*EXERCISE BRIEF*. Rewrite the rows from the line holding "ÚLTIMO DÍA PROMO gastos d" through the last line of the rows, inclusive, as a JSON list of strings with one string per line, omitting blank lines.

────────────────────

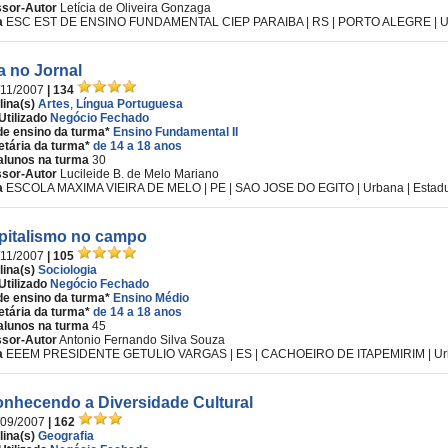
ssor-Autor
Letícia de Oliveira Gonzaga
a
ESC EST DE ENSINO FUNDAMENTAL CIEP PARAIBA | RS | PORTO ALEGRE | Urb
a no Jornal
/11/2007
| 134
lina(s)
Artes
,
Língua Portuguesa
Utilizado
Negócio Fechado
de ensino da turma*
Ensino Fundamental II
etária da turma*
de 14 a 18 anos
alunos na turma
30
ssor-Autor
Lucileide B. de Melo Mariano
a
ESCOLA MAXIMA VIEIRA DE MELO | PE | SAO JOSE DO EGITO | Urbana | Estad
pitalismo no campo
/11/2007
| 105
lina(s)
Sociologia
Utilizado
Negócio Fechado
de ensino da turma*
Ensino Médio
etária da turma*
de 14 a 18 anos
alunos na turma
45
ssor-Autor
Antonio Fernando Silva Souza
a
EEEM PRESIDENTE GETULIO VARGAS | ES | CACHOEIRO DE ITAPEMIRIM | Urba
nhecendo a Diversidade Cultural
/09/2007
| 162
lina(s)
Geografia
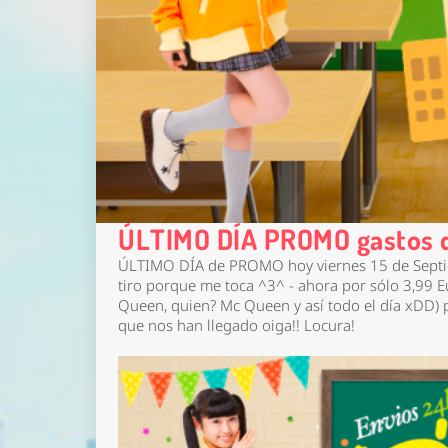
ÚLTIMO DÍA PROMO gastos d
ÚLTIMO DÍA de PROMO hoy viernes 15 de Sept
tiro porque me toca ^3^ - ahora por sólo 3,99 
Queen, quien? Mc Queen y así todo el día xDD) 
que nos han llegado oiga!! Locura!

────────────────────

*ANSWER TO THIS EXERCISE*.
[
  "ÚLTIMO DÍA PROMO gastos d",
  "ÚLTIMO DÍA de PROMO hoy viernes 15 de Sept",
  "tiro porque me toca ^3^ - ahora por sólo 3,99 ",
  "Queen, quien? Mc Queen y así todo el día xDD) ",
  "que nos han llegado oiga!! Locura!"
]